Patient is a 57-year-old male with chronic kidney disease stage IIIb, presented to ED by nephrologist’s request for concerns of elevated creatinine outpatient with nephrotic range proteinuria, microscopic hematuria, and complaints of foamy urine and nocturnal urinary frequency. Inpatient workup confirmed acute kidney injury with nephrotic range proteinuria. A 24-hour urine protein showed 12 grams proteinuria but negative serology and infectious workup. Serum electrophoresis showed IgM monoclonal gammopathy with urine electrophoresis having a biclonal IgG Kappa, without urinary free light chains. Renal biopsy showed membranoproliferative glomerulonephritis with monoclonal IgG1 Kappa deposits, representing type I cryoglobulinemic glomerulonephritis or proliferative glomerulonephritis with monoclonal immune deposition (PGMID). Bone marrow biopsy showed occasional CD138+ plasma cells at 4%, excluding multiple myeloma without clonal B cell or plasma cell population.

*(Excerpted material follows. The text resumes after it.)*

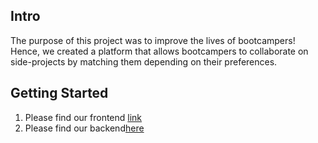 ## Intro
The purpose of this project was to improve the lives of bootcampers! Hence, we created a platform that allows bootcampers to collaborate on side-projects by matching them depending on their preferences.
## Getting Started
1. Please find our frontend [link](https://github.com/SchoolOfCode/w9_frontend-project-team-collyn/blob/main/README-frontend.md)
2. Please find our backend[here](https://github.com/SchoolOfCode/w9_backend-project-team-collyn/blob/main/README.2_0.md)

Patient completed Rituximab 375mg/m2 weekly with prednisone 40mg daily and improvement of creatinine and proteinuria.

DISCUSSION

MGRS is a type of monoclonal gammopathy (MG) that causes renal end-organ damage but is not associated with malignancy (9, 10). Previously, it was difficult to diagnosis due to other MGs types having similar presentations but without end-organ damage, such as monoclonal gammopathy of undetermined significance (MGUS) (1, 4, 9, 10). Treatment is often delayed due to the unclear diagnosis. However, given poor renal outcomes, treatment options have been researched (5, 8). Current data (2, 5, 6) indicates therapy should target underlying plasma cell and/or B cell clones. Therapy options targeting plasma cells include bortezomib, cyclophosphamide, and dexamethasone MC, daratumumab-based therapy, and lenalidomide (2). Therapy targeting B cells include rituximab. Our case is an example, highlighting importance of early diagnosis and treatment with rituximab.